Когда спустя несколько недель я принял отставку Александра Хейга с поста государственного секретаря, он считал, что причиной тому являлась его неспособность содействовать разрешению фолклендского кризиса и предотвращению войны. На самом же деле я считаю, что он неплохо поработал, причем в очень трудных условиях. Причины, по которым я принял его отставку, были гораздо глубже.
Как я уже говорил, всего после нескольких месяцев моего пребывания во главе администрации я понял, что Эл на посту государственного секретаря желал единолично влиять на внешнюю политику, даже без моего участия. Этих притязаний он никогда не скрывал. Весной 1982 года после брифинга по одной международной проблеме я записал в своем дневнике:
"Эл Хейг очень толково со всем этим разобрался. Поразительно, как здраво судит он о сложных международных вопросах и каким параноиком он ведет себя с людьми, с которыми ему приходится работать".
Я впервые встретился с Элом Хейгом в 70-е годы, когда он был командующим вооруженными силами НАТО, и уже тогда он произвел на меня большое впечатление. Он пользовался большим уважением как военный руководитель Северо-атлантического блока, и именно поэтому я сразу же назначил его на пост государственного секретаря.
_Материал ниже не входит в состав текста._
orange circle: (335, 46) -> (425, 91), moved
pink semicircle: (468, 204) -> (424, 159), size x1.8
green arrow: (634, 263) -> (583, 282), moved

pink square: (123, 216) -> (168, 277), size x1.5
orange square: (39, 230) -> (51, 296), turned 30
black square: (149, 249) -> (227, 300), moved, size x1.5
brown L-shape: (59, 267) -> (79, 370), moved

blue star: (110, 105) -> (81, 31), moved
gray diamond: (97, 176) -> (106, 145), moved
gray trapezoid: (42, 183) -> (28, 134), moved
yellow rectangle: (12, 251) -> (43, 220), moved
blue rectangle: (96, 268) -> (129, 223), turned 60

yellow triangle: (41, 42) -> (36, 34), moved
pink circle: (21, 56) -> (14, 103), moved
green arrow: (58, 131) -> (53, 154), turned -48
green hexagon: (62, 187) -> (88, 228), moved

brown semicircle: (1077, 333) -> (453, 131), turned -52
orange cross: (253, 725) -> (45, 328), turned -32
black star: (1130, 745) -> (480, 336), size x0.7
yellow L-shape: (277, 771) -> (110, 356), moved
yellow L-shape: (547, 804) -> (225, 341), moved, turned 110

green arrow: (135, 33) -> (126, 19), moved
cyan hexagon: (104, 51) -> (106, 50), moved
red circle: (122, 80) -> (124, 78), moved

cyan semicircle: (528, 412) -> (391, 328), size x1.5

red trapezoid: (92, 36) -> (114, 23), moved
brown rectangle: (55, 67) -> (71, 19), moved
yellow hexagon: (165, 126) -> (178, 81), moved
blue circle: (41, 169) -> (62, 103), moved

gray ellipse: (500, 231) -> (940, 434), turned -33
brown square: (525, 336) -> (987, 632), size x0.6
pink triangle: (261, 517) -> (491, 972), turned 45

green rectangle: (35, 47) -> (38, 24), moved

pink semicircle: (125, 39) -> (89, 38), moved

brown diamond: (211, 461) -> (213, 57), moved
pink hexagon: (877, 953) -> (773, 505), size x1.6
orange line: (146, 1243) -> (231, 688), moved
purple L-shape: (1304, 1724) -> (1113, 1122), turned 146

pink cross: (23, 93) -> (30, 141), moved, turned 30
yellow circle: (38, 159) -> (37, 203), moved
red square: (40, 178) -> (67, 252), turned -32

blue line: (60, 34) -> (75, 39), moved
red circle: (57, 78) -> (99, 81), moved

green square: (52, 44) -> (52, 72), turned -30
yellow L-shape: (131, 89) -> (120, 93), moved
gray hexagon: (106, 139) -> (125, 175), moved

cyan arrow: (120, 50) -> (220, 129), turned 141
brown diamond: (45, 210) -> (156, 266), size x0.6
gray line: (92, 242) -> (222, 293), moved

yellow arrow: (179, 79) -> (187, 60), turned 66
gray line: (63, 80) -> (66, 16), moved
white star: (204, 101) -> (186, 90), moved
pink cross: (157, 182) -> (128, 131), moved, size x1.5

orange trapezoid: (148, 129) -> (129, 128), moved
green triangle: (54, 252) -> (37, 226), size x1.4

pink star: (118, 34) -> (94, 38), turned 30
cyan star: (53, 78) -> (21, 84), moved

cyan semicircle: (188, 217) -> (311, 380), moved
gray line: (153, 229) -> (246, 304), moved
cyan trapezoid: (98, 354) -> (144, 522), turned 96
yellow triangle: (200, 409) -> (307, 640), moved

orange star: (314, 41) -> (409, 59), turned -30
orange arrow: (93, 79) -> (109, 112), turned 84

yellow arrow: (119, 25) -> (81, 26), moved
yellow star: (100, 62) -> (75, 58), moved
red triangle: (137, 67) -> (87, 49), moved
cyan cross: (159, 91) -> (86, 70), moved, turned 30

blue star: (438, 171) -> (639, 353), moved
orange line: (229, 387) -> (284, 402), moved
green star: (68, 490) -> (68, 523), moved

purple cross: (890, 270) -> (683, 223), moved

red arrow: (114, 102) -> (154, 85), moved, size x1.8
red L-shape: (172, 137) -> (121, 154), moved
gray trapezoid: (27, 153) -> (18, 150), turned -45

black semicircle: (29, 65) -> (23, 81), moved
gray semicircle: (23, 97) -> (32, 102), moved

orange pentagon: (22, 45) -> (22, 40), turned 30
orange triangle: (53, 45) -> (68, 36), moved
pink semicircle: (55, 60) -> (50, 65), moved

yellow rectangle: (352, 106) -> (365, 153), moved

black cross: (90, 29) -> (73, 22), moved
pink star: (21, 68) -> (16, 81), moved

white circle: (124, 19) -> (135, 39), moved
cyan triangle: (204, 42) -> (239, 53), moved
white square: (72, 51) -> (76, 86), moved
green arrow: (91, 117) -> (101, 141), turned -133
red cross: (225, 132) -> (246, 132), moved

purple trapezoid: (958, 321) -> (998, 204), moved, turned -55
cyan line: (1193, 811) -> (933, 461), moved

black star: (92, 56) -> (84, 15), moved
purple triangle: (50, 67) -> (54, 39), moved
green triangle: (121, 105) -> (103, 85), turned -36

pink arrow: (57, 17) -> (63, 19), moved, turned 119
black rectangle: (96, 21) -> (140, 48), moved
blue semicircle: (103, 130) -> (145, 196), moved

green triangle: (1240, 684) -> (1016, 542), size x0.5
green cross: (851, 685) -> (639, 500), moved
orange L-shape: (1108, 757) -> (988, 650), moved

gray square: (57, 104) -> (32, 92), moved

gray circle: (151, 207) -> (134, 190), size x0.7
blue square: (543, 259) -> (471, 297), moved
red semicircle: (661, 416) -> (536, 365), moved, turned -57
Но Александр Хейг — государственный секретарь был совсем не тот Эл Хейг, с кем я познакомился в бытность его в НАТО. Он эффективно начал проводить нашу новую политику реализма и мира с позиции силы, но у нас были разногласия по другим вопросам. Хотя при мне он так не высказывался, но я слышал от других, как он шокировал нескольких конгрессменов, дав им понять, что, будь его воля, он бы решил некоторые наши проблемы на Кубе и в Центральной Америке бомбежкой или вторжением. Мы расходились с ним во мнениях и относительно Тайваня. В моем представлении Тайвань являлся надежным, демократичным, давним союзником, по праву рассчитывавшим на нашу безоговорочную поддержку. Хейг и другие лица в государственном департаменте, стремясь улучшить отношения с КНР, вынуждали меня отказаться от этой поддержки. Я чувствовал, что у нас имеются обязательства по отношению к народу Тайваня, и никто не мог заставить нас их нарушить.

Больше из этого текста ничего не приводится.